▸ STUDY MATERIAL:
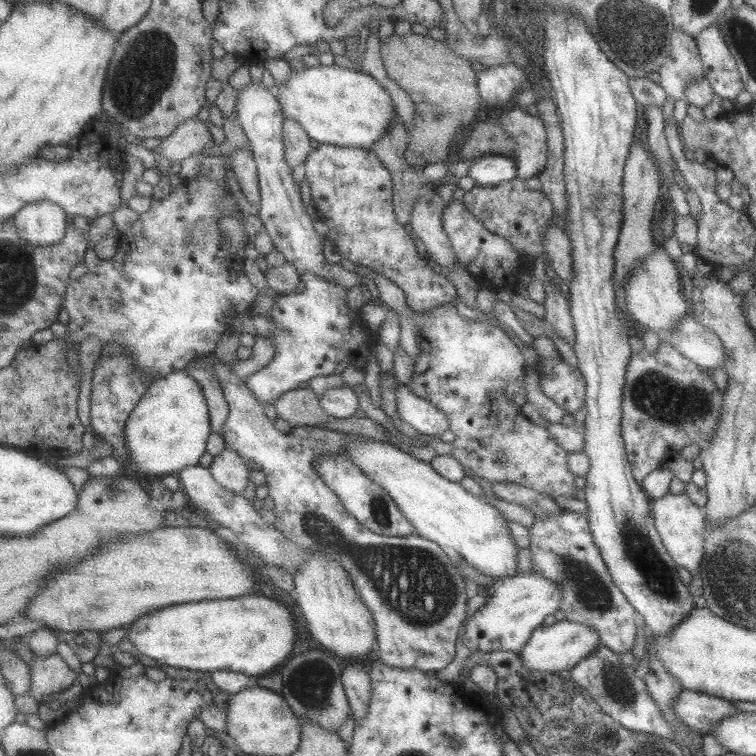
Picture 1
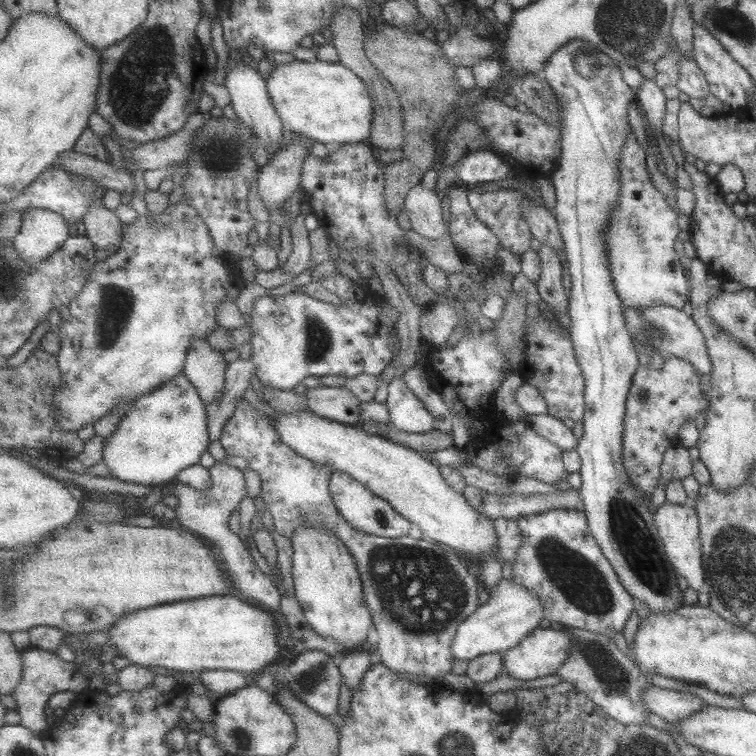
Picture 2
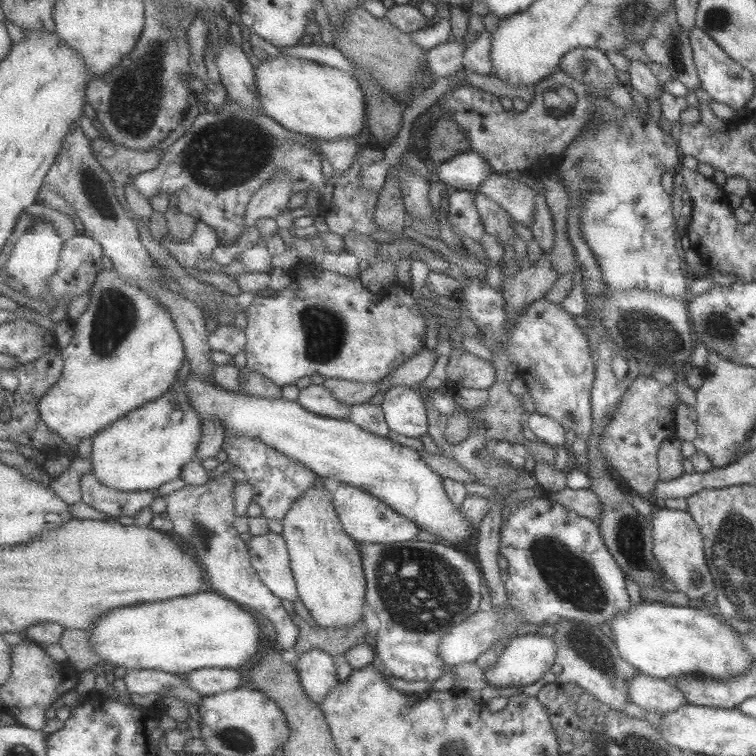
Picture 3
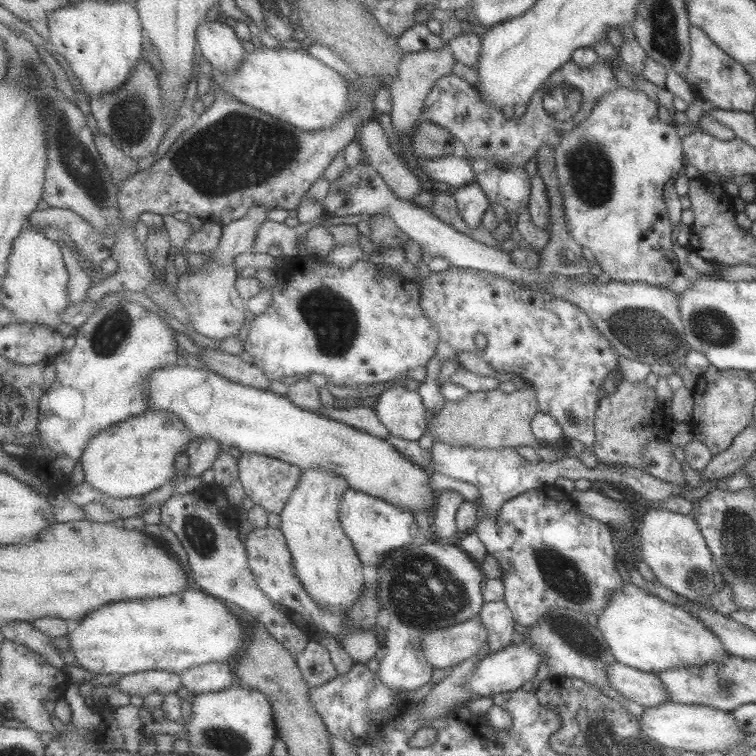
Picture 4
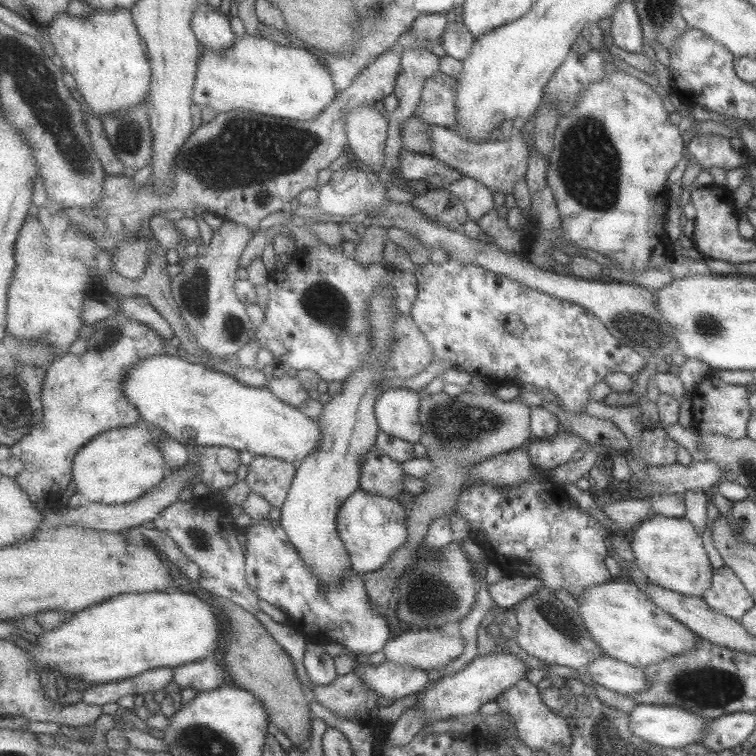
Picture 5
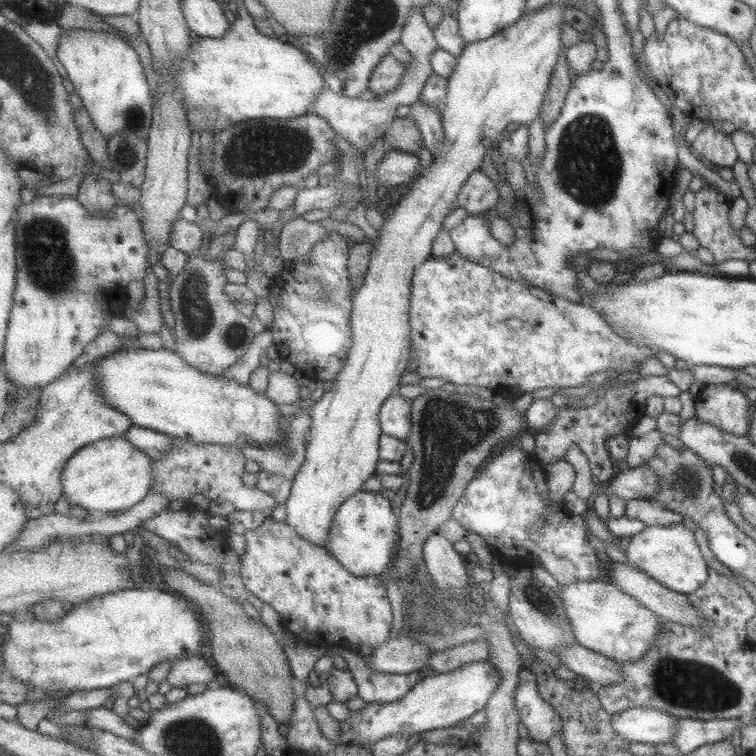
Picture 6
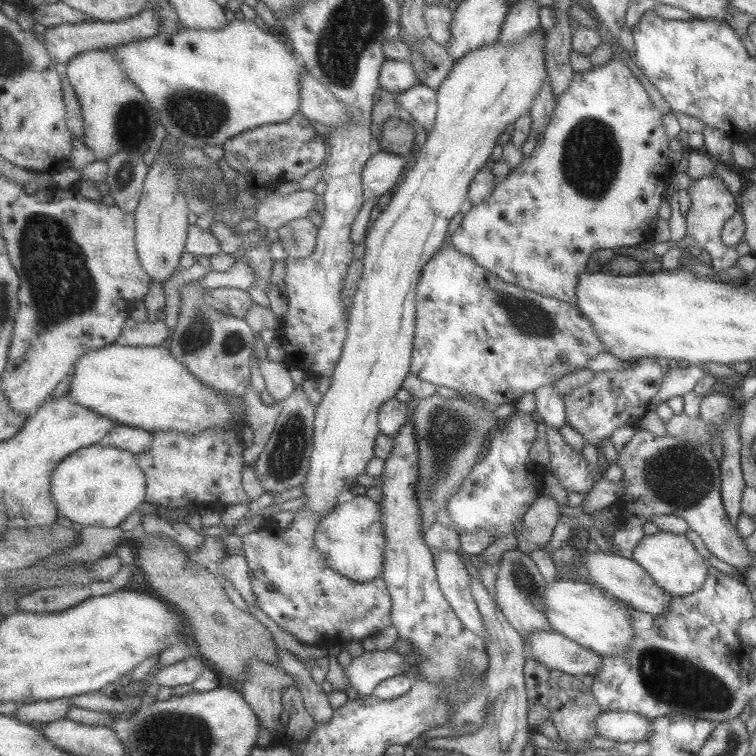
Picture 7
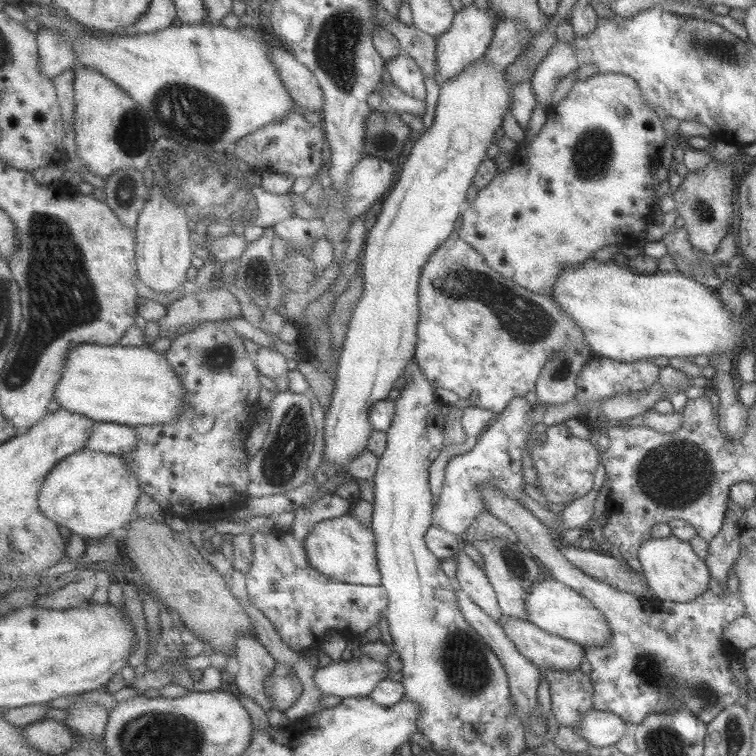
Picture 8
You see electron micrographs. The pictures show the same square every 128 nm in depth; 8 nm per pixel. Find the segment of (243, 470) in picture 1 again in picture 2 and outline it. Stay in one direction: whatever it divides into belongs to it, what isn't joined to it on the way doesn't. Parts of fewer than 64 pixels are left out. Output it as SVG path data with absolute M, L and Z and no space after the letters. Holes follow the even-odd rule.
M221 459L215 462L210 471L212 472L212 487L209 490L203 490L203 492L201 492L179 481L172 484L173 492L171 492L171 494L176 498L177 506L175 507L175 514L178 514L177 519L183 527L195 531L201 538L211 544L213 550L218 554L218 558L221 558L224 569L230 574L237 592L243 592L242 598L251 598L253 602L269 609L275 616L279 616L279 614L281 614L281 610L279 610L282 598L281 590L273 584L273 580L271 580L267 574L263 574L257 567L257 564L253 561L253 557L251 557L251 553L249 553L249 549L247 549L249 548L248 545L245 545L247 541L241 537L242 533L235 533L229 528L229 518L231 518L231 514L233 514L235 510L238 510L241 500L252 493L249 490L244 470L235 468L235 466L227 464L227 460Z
--
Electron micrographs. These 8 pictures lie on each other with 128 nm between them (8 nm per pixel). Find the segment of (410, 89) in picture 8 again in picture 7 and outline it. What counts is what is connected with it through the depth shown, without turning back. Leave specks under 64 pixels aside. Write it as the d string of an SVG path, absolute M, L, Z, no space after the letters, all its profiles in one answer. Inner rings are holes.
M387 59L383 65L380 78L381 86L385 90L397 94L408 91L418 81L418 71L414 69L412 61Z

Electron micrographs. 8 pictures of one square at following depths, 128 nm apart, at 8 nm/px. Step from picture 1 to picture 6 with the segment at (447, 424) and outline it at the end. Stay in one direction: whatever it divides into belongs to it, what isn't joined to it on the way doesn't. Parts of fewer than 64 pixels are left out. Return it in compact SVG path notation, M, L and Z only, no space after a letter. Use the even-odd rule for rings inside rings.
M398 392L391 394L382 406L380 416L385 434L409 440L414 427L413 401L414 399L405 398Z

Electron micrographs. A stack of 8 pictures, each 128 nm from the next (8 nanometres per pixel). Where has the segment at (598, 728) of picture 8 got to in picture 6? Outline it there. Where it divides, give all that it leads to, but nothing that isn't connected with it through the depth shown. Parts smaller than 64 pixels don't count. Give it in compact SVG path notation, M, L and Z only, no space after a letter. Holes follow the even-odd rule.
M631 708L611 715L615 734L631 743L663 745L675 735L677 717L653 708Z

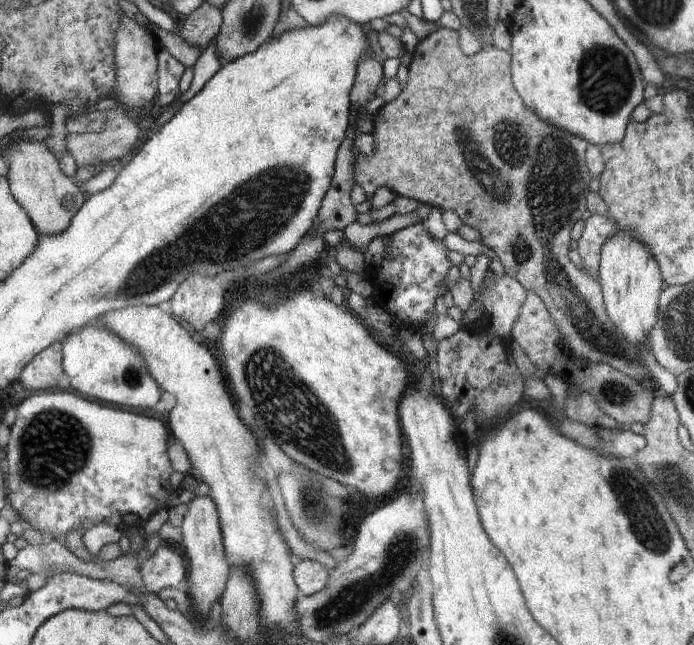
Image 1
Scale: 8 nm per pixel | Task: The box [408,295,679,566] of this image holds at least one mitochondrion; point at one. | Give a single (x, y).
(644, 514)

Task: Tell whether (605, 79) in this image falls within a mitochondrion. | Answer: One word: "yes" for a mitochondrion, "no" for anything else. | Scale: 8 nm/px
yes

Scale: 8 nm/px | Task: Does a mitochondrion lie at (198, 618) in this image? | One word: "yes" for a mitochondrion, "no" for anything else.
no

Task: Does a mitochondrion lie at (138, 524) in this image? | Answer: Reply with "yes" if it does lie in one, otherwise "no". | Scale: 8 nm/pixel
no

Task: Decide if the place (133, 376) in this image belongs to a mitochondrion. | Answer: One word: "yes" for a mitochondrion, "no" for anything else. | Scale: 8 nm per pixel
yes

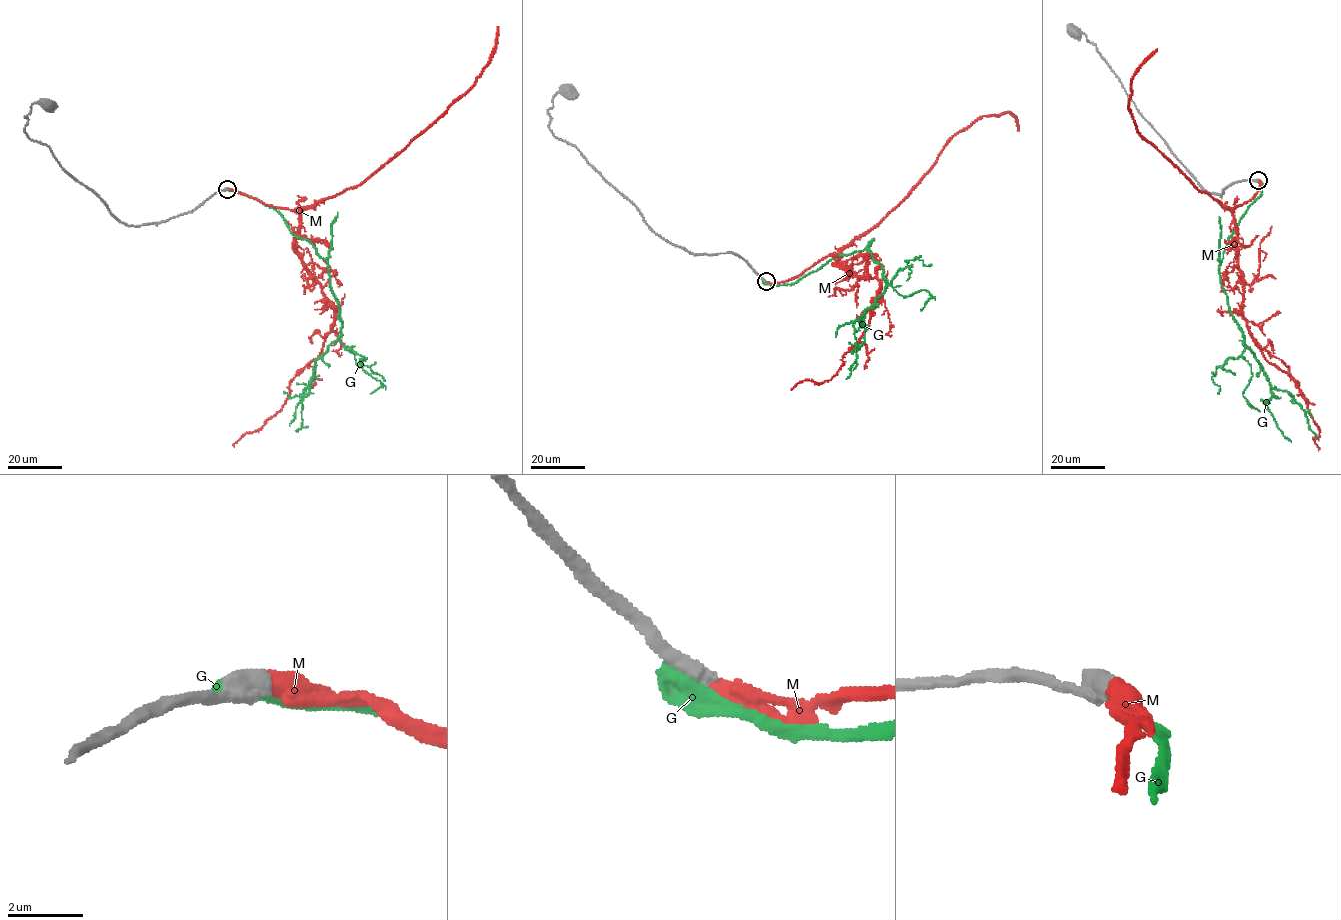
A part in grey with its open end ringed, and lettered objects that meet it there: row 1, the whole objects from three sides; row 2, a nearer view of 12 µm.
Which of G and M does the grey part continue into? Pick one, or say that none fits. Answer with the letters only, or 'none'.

▸ GOAL OF THE EXERCISE: I need every line of the data that has the word "grey"; please list them.

▸ THE COMPLETED TASK:
A part in grey with its open end ringed, and lettered objects that meet it there: row 1, the whole objects from three sides; row 2, a nearer view of 12 µm.
Which of G and M does the grey part continue into? Pick one, or say that none fits. Answer with the letters only, or 'none'.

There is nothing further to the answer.